=== Records for the exercise ===
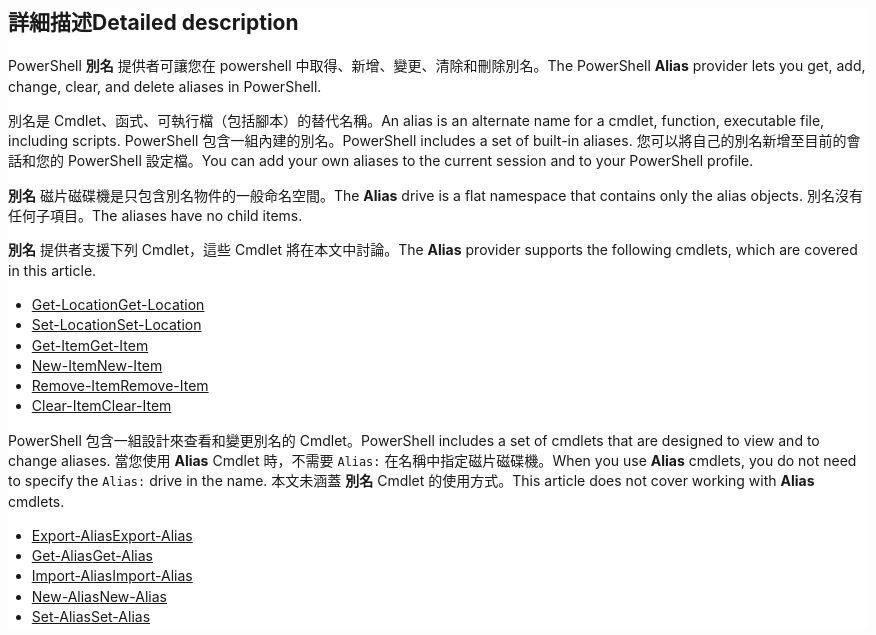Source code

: ## <a name="detailed-description"></a><span data-ttu-id="a68f7-112">詳細描述</span><span class="sxs-lookup"><span data-stu-id="a68f7-112">Detailed description</span></span>

<span data-ttu-id="a68f7-113">PowerShell **別名** 提供者可讓您在 powershell 中取得、新增、變更、清除和刪除別名。</span><span class="sxs-lookup"><span data-stu-id="a68f7-113">The PowerShell **Alias** provider lets you get, add, change, clear, and delete aliases in PowerShell.</span></span>

<span data-ttu-id="a68f7-114">別名是 Cmdlet、函式、可執行檔（包括腳本）的替代名稱。</span><span class="sxs-lookup"><span data-stu-id="a68f7-114">An alias is an alternate name for a cmdlet, function, executable file, including scripts.</span></span> <span data-ttu-id="a68f7-115">PowerShell 包含一組內建的別名。</span><span class="sxs-lookup"><span data-stu-id="a68f7-115">PowerShell includes a set of built-in aliases.</span></span> <span data-ttu-id="a68f7-116">您可以將自己的別名新增至目前的會話和您的 PowerShell 設定檔。</span><span class="sxs-lookup"><span data-stu-id="a68f7-116">You can add your own aliases to the current session and to your PowerShell profile.</span></span>

<span data-ttu-id="a68f7-117">**別名** 磁片磁碟機是只包含別名物件的一般命名空間。</span><span class="sxs-lookup"><span data-stu-id="a68f7-117">The **Alias** drive is a flat namespace that contains only the alias objects.</span></span>
<span data-ttu-id="a68f7-118">別名沒有任何子項目。</span><span class="sxs-lookup"><span data-stu-id="a68f7-118">The aliases have no child items.</span></span>

<span data-ttu-id="a68f7-119">**別名** 提供者支援下列 Cmdlet，這些 Cmdlet 將在本文中討論。</span><span class="sxs-lookup"><span data-stu-id="a68f7-119">The **Alias** provider supports the following cmdlets, which are covered in this article.</span></span>

- [<span data-ttu-id="a68f7-120">Get-Location</span><span class="sxs-lookup"><span data-stu-id="a68f7-120">Get-Location</span></span>](xref:Microsoft.PowerShell.Management.Get-Location)
- [<span data-ttu-id="a68f7-121">Set-Location</span><span class="sxs-lookup"><span data-stu-id="a68f7-121">Set-Location</span></span>](xref:Microsoft.PowerShell.Management.Set-Location)
- [<span data-ttu-id="a68f7-122">Get-Item</span><span class="sxs-lookup"><span data-stu-id="a68f7-122">Get-Item</span></span>](xref:Microsoft.PowerShell.Management.Get-Item)
- [<span data-ttu-id="a68f7-123">New-Item</span><span class="sxs-lookup"><span data-stu-id="a68f7-123">New-Item</span></span>](xref:Microsoft.PowerShell.Management.New-Item)
- [<span data-ttu-id="a68f7-124">Remove-Item</span><span class="sxs-lookup"><span data-stu-id="a68f7-124">Remove-Item</span></span>](xref:Microsoft.PowerShell.Management.Remove-Item)
- [<span data-ttu-id="a68f7-125">Clear-Item</span><span class="sxs-lookup"><span data-stu-id="a68f7-125">Clear-Item</span></span>](xref:Microsoft.PowerShell.Management.Clear-Item)

<span data-ttu-id="a68f7-126">PowerShell 包含一組設計來查看和變更別名的 Cmdlet。</span><span class="sxs-lookup"><span data-stu-id="a68f7-126">PowerShell includes a set of cmdlets that are designed to view and to change aliases.</span></span> <span data-ttu-id="a68f7-127">當您使用 **Alias** Cmdlet 時，不需要 `Alias:` 在名稱中指定磁片磁碟機。</span><span class="sxs-lookup"><span data-stu-id="a68f7-127">When you use **Alias** cmdlets, you do not need to specify the `Alias:` drive in the name.</span></span> <span data-ttu-id="a68f7-128">本文未涵蓋 **別名** Cmdlet 的使用方式。</span><span class="sxs-lookup"><span data-stu-id="a68f7-128">This article does not cover working with **Alias** cmdlets.</span></span>

- [<span data-ttu-id="a68f7-129">Export-Alias</span><span class="sxs-lookup"><span data-stu-id="a68f7-129">Export-Alias</span></span>](xref:Microsoft.PowerShell.Utility.Export-Alias)
- [<span data-ttu-id="a68f7-130">Get-Alias</span><span class="sxs-lookup"><span data-stu-id="a68f7-130">Get-Alias</span></span>](xref:Microsoft.PowerShell.Utility.Get-Alias)
- [<span data-ttu-id="a68f7-131">Import-Alias</span><span class="sxs-lookup"><span data-stu-id="a68f7-131">Import-Alias</span></span>](xref:Microsoft.PowerShell.Utility.Import-Alias)
- [<span data-ttu-id="a68f7-132">New-Alias</span><span class="sxs-lookup"><span data-stu-id="a68f7-132">New-Alias</span></span>](xref:Microsoft.PowerShell.Utility.New-Alias)
- [<span data-ttu-id="a68f7-133">Set-Alias</span><span class="sxs-lookup"><span data-stu-id="a68f7-133">Set-Alias</span></span>](xref:Microsoft.PowerShell.Utility.Set-Alias)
===
Rewrite all of the data above with "flat namespace" changed to "single-level namespace" and everything else kept the same. Omit the pictures from your answer.

*Result below*.
Source code

: ## <a name="detailed-description"></a><span data-ttu-id="a68f7-112">詳細描述</span><span class="sxs-lookup"><span data-stu-id="a68f7-112">Detailed description</span></span>

<span data-ttu-id="a68f7-113">PowerShell **別名** 提供者可讓您在 powershell 中取得、新增、變更、清除和刪除別名。</span><span class="sxs-lookup"><span data-stu-id="a68f7-113">The PowerShell **Alias** provider lets you get, add, change, clear, and delete aliases in PowerShell.</span></span>

<span data-ttu-id="a68f7-114">別名是 Cmdlet、函式、可執行檔（包括腳本）的替代名稱。</span><span class="sxs-lookup"><span data-stu-id="a68f7-114">An alias is an alternate name for a cmdlet, function, executable file, including scripts.</span></span> <span data-ttu-id="a68f7-115">PowerShell 包含一組內建的別名。</span><span class="sxs-lookup"><span data-stu-id="a68f7-115">PowerShell includes a set of built-in aliases.</span></span> <span data-ttu-id="a68f7-116">您可以將自己的別名新增至目前的會話和您的 PowerShell 設定檔。</span><span class="sxs-lookup"><span data-stu-id="a68f7-116">You can add your own aliases to the current session and to your PowerShell profile.</span></span>

<span data-ttu-id="a68f7-117">**別名** 磁片磁碟機是只包含別名物件的一般命名空間。</span><span class="sxs-lookup"><span data-stu-id="a68f7-117">The **Alias** drive is a single-level namespace that contains only the alias objects.</span></span>
<span data-ttu-id="a68f7-118">別名沒有任何子項目。</span><span class="sxs-lookup"><span data-stu-id="a68f7-118">The aliases have no child items.</span></span>

<span data-ttu-id="a68f7-119">**別名** 提供者支援下列 Cmdlet，這些 Cmdlet 將在本文中討論。</span><span class="sxs-lookup"><span data-stu-id="a68f7-119">The **Alias** provider supports the following cmdlets, which are covered in this article.</span></span>

- [<span data-ttu-id="a68f7-120">Get-Location</span><span class="sxs-lookup"><span data-stu-id="a68f7-120">Get-Location</span></span>](xref:Microsoft.PowerShell.Management.Get-Location)
- [<span data-ttu-id="a68f7-121">Set-Location</span><span class="sxs-lookup"><span data-stu-id="a68f7-121">Set-Location</span></span>](xref:Microsoft.PowerShell.Management.Set-Location)
- [<span data-ttu-id="a68f7-122">Get-Item</span><span class="sxs-lookup"><span data-stu-id="a68f7-122">Get-Item</span></span>](xref:Microsoft.PowerShell.Management.Get-Item)
- [<span data-ttu-id="a68f7-123">New-Item</span><span class="sxs-lookup"><span data-stu-id="a68f7-123">New-Item</span></span>](xref:Microsoft.PowerShell.Management.New-Item)
- [<span data-ttu-id="a68f7-124">Remove-Item</span><span class="sxs-lookup"><span data-stu-id="a68f7-124">Remove-Item</span></span>](xref:Microsoft.PowerShell.Management.Remove-Item)
- [<span data-ttu-id="a68f7-125">Clear-Item</span><span class="sxs-lookup"><span data-stu-id="a68f7-125">Clear-Item</span></span>](xref:Microsoft.PowerShell.Management.Clear-Item)

<span data-ttu-id="a68f7-126">PowerShell 包含一組設計來查看和變更別名的 Cmdlet。</span><span class="sxs-lookup"><span data-stu-id="a68f7-126">PowerShell includes a set of cmdlets that are designed to view and to change aliases.</span></span> <span data-ttu-id="a68f7-127">當您使用 **Alias** Cmdlet 時，不需要 `Alias:` 在名稱中指定磁片磁碟機。</span><span class="sxs-lookup"><span data-stu-id="a68f7-127">When you use **Alias** cmdlets, you do not need to specify the `Alias:` drive in the name.</span></span> <span data-ttu-id="a68f7-128">本文未涵蓋 **別名** Cmdlet 的使用方式。</span><span class="sxs-lookup"><span data-stu-id="a68f7-128">This article does not cover working with **Alias** cmdlets.</span></span>

- [<span data-ttu-id="a68f7-129">Export-Alias</span><span class="sxs-lookup"><span data-stu-id="a68f7-129">Export-Alias</span></span>](xref:Microsoft.PowerShell.Utility.Export-Alias)
- [<span data-ttu-id="a68f7-130">Get-Alias</span><span class="sxs-lookup"><span data-stu-id="a68f7-130">Get-Alias</span></span>](xref:Microsoft.PowerShell.Utility.Get-Alias)
- [<span data-ttu-id="a68f7-131">Import-Alias</span><span class="sxs-lookup"><span data-stu-id="a68f7-131">Import-Alias</span></span>](xref:Microsoft.PowerShell.Utility.Import-Alias)
- [<span data-ttu-id="a68f7-132">New-Alias</span><span class="sxs-lookup"><span data-stu-id="a68f7-132">New-Alias</span></span>](xref:Microsoft.PowerShell.Utility.New-Alias)
- [<span data-ttu-id="a68f7-133">Set-Alias</span><span class="sxs-lookup"><span data-stu-id="a68f7-133">Set-Alias</span></span>](xref:Microsoft.PowerShell.Utility.Set-Alias)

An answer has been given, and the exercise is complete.